There are 3 types of letters

  1. (Plan A) Routine responses (information) are any conversation with words that is to state information clearly and rarely requires a response

  2. (Plan B) Hostile/Sad responses. The book dedicates “Part Two”, a handful of chapters, on how to respond to irate people, or when writing a response to letters because you fucked up somehow. Think “apologies”.

  3. (Plan C) Sales letters. These have an extremely clear “call to action”

Business is fundamentally a conversation. - Fast Company, 2003

The Buffer Zone

When responding to a not-so-ideal email or letter, or writing some sort of feedback for someone: create a buffer zone (a paragraph) before you lay it on them. The short answer is to try to diffuse the situation, because we are writing and meta-communication issues can arise. Doing this step allows the hard truth to be said next.

When writing a response to bad news, or bad results, always remember to state the explanation and justification first in your response and then lay on the bad news in a nice way… and professionally.

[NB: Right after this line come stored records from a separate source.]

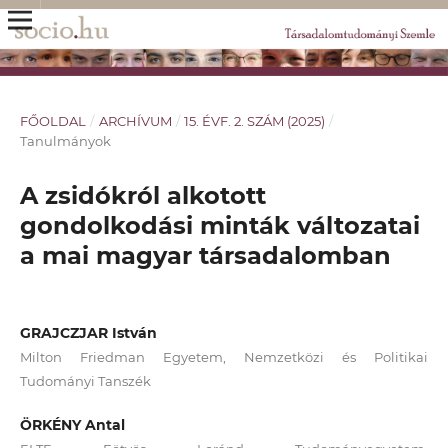
FŐOLDAL
/
ARCHÍVUM
/
15. ÉVF. 2. SZÁM (2025)
/
Tanulmányok
A zsidókról alkotott
gondolkodási minták változatai
a mai magyar társadalomban
GRAJCZJAR István
Milton Friedman Egyetem, Nemzetközi és Politikai
Tudományi Tanszék
ÖRKÉNY Antal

Would you rather be happy or right? - Tom Crum

An example would be instead of telling an employee they’ve been late to work 4 times this week and it’s unacceptable (page 58), you could tell them that the core working hours are between certain times and that the team has selected these to work the best last year as a policy.

Never, ever, say “you’re sorry”

Legal reasons.

Great leaders are always great simplifiers who can cut through argument, debate and doubt to offer a solution everyone can understand. - Colin Powell, Secretary of State

Write to their needs, not yours

Focus on what matters to them, not you. No one gives a shit about what you’re selling unless you’re telling them how exactly whatever it may be is going to help them. Templates for your emails and stuff work because of the quantity. Everyone is different which means a template will only make you look like an idiot and will probably get your email deleted or your letter thrown away. 1 sale could make you $10,000,000 or you can send 1,000’s of templated emails daily and hopefully get your 1% conversions and your $10,000,000 over 30 years possibly.

Build interest using words tailored to how you think they respond

Use Auditory words like “You’ll be hearing from me”. Visual words like, “This is place has the beautiful clouds and blue skys”. Kinesthetic words like, “Something you could never imagine”. Use these more.

Use Social Proof

Self explanatory, no?

The secret of being a bore is to tell everything. - Voltaire

Be explicit

Stop saying “Thanks in advance” or any other bullshit around the whole “We appreciate your business and look forward to talking to you”. Instead, say “I’ll call you tomorrow, Wednesday, at 9AM EST” type situation.

Always revise

The final step of writing is emphasized: always revise and read your letter before sending it. Repeat that 3 times in your head.

This also means to use spell-check and make sure the correct word your using, is the correct word you should be using.

When writing a blog title

Cross out every other word in your title and see what you end up with. Massage it a bit and it’s more than likely more compelling than the original. Don’t say in 10 words what you can in 3.

My Review

The book is good enough. It’s a short-read and showed me a few things I did not know. It showed me a lot of what I already know that I took for granted and has brought it to my attention to pay attention to more everytime I write now.